Extract the full listing verbatim and drop any pictures from your copy.

=== Supplied data ===
_____

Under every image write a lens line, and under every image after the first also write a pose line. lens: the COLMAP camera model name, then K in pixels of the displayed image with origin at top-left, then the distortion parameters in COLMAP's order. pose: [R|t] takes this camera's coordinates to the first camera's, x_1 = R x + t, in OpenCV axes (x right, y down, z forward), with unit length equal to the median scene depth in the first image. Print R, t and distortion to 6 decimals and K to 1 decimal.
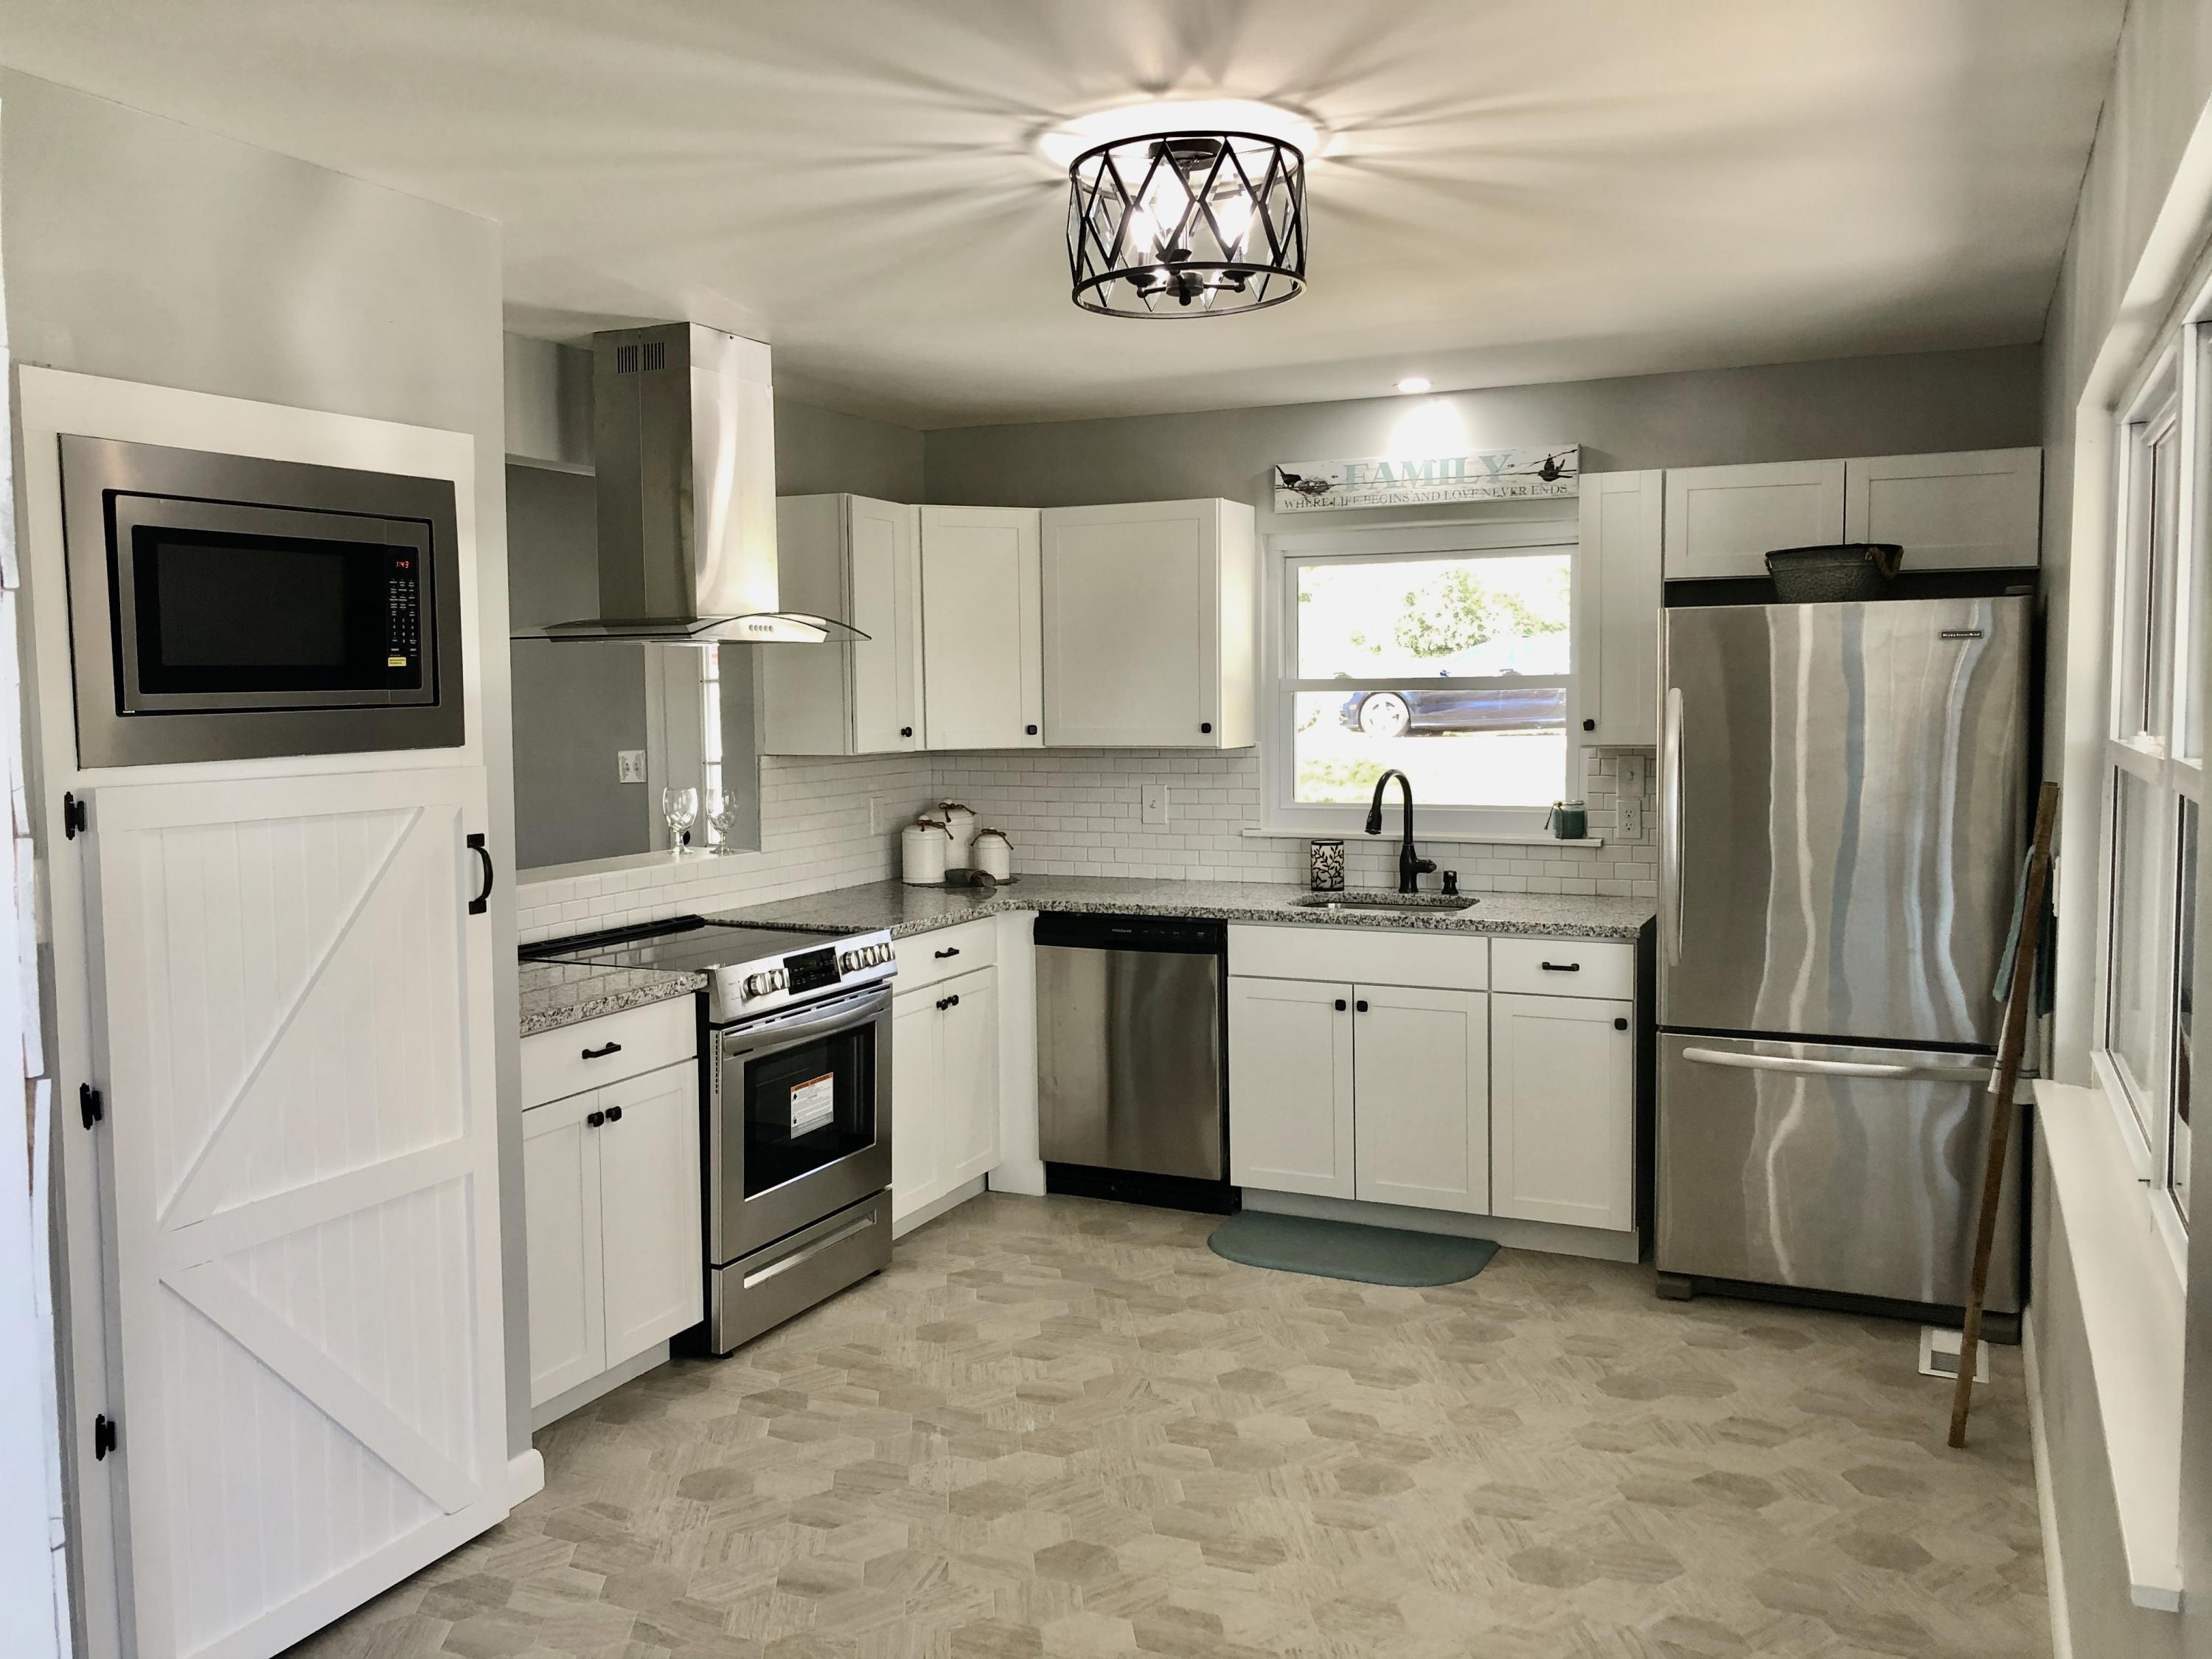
lens RADIAL K [[1808.3, 0, 1083.8], [0, 1808.3, 832.9], [0, 0, 1]] dist [0.051852, -0.068485]
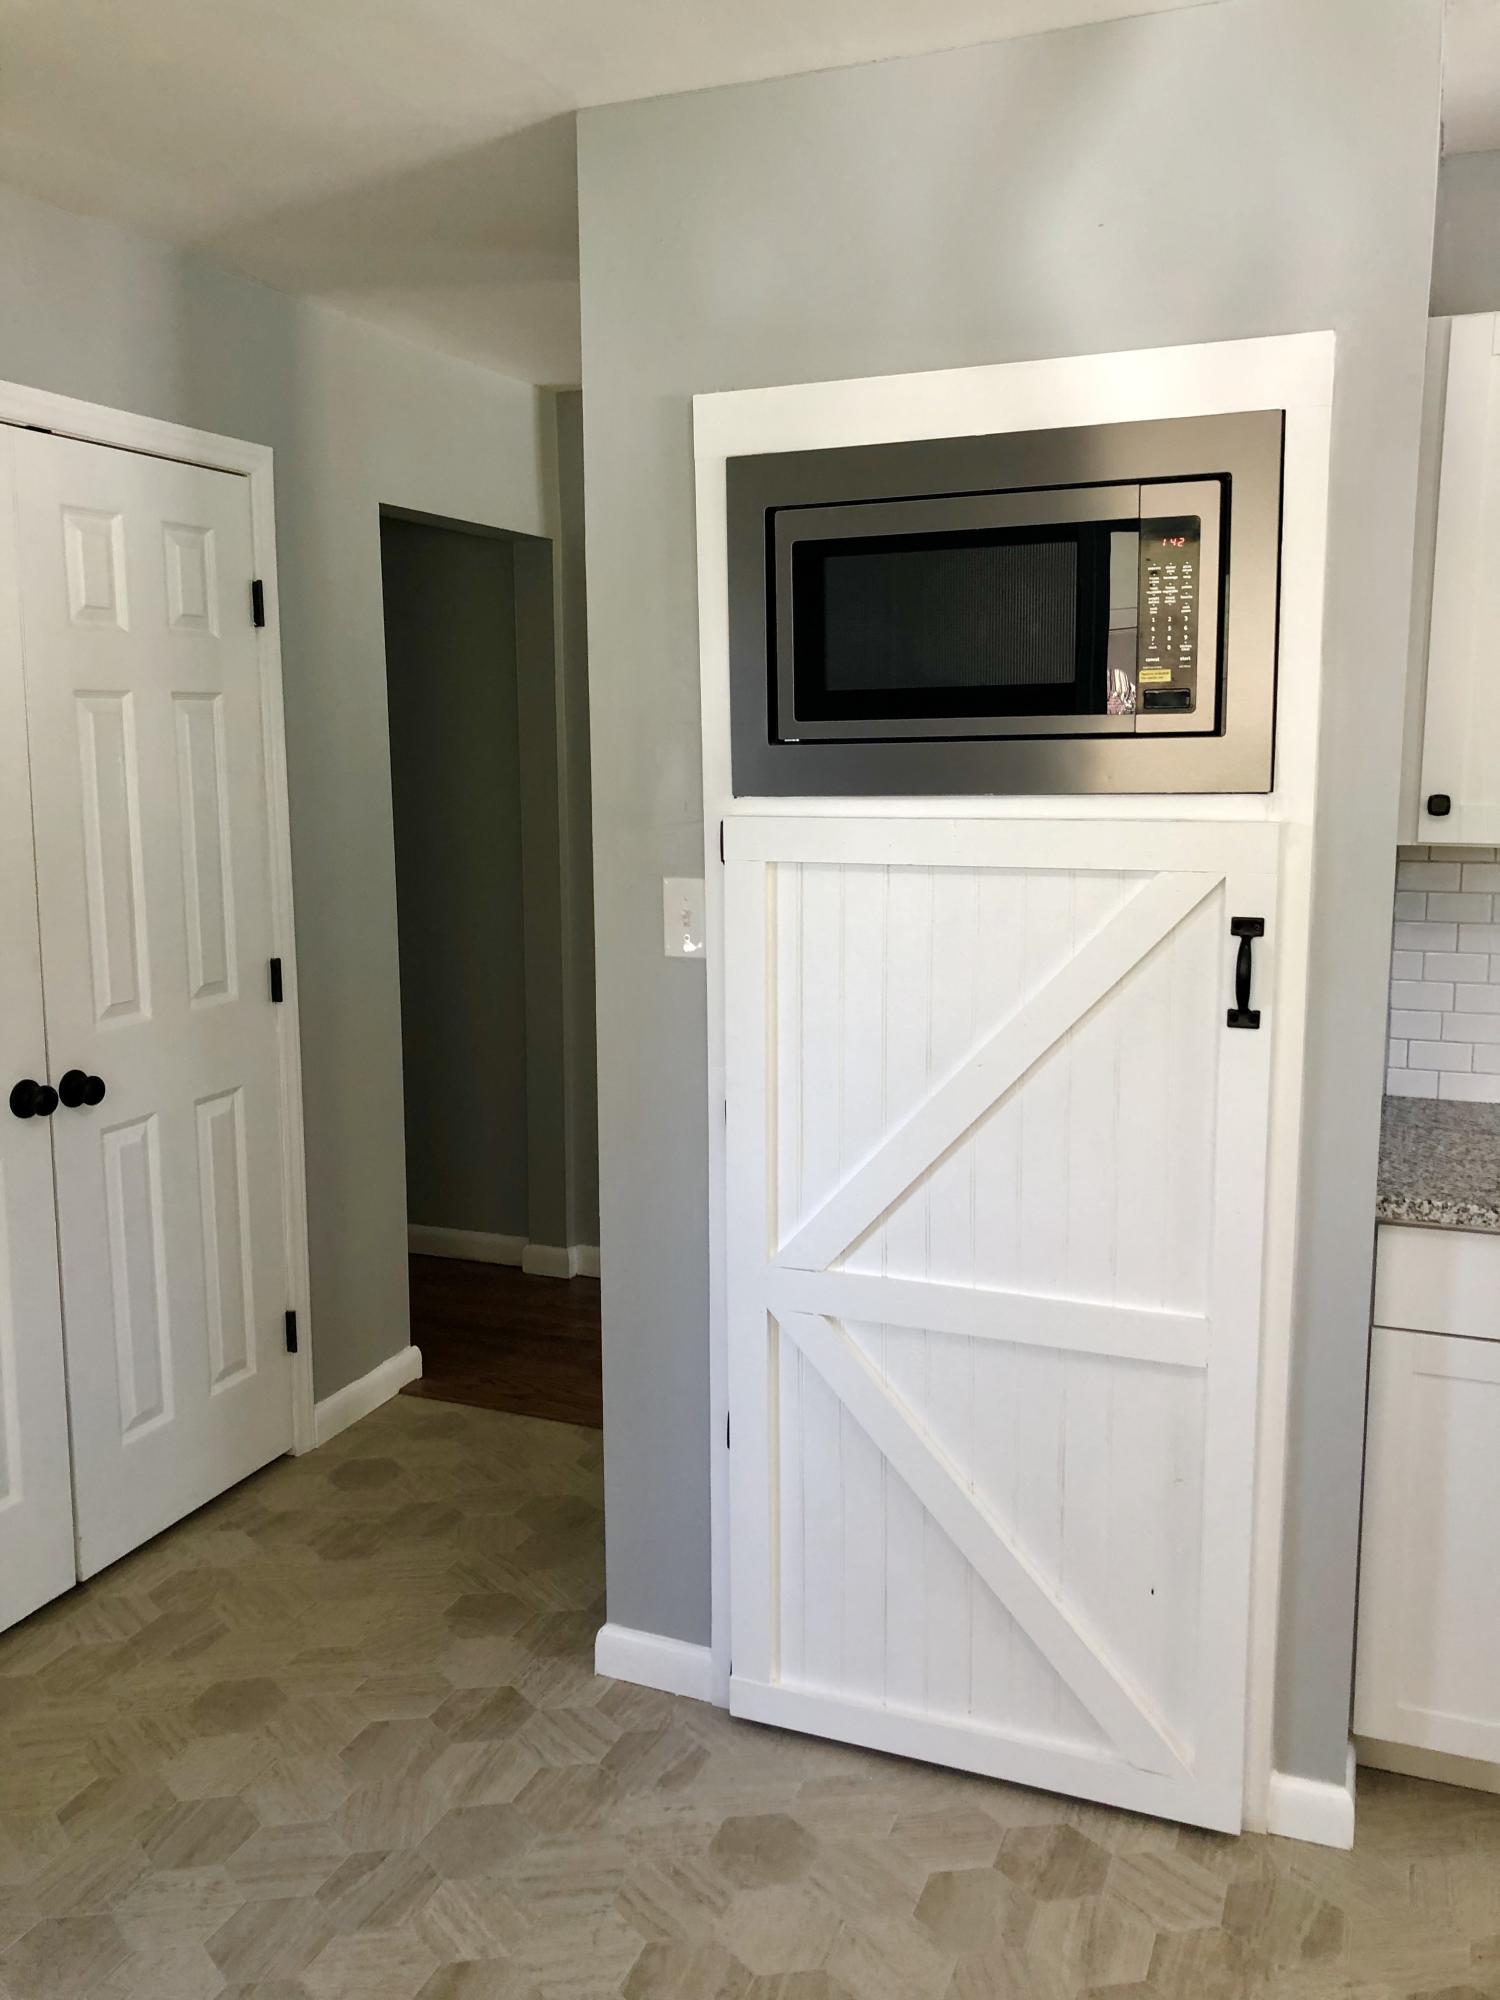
lens RADIAL K [[1635.0, 0, 750.0], [0, 1635.0, 985.2], [0, 0, 1]] dist [0.051852, -0.068485]
pose [[0.051966, 0.164485, -0.985010, 0.310646], [-0.072489, 0.984362, 0.160553, -0.066481], [0.996014, 0.063059, 0.063077, 0.814354]]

_____

=== Response to this exercise ===
Under every image write a lens line, and under every image after the first also write a pose line. lens: the COLMAP camera model name, then K in pixels of the displayed image with origin at top-left, then the distortion parameters in COLMAP's order. pose: [R|t] takes this camera's coordinates to the first camera's, x_1 = R x + t, in OpenCV axes (x right, y down, z forward), with unit length equal to the median scene depth in the first image. Print R, t and distortion to 6 decimals and K to 1 decimal.
lens RADIAL K [[1808.3, 0, 1083.8], [0, 1808.3, 832.9], [0, 0, 1]] dist [0.051852, -0.068485]
lens RADIAL K [[1635.0, 0, 750.0], [0, 1635.0, 985.2], [0, 0, 1]] dist [0.051852, -0.068485]
pose [[0.051966, 0.164485, -0.985010, 0.310646], [-0.072489, 0.984362, 0.160553, -0.066481], [0.996014, 0.063059, 0.063077, 0.814354]]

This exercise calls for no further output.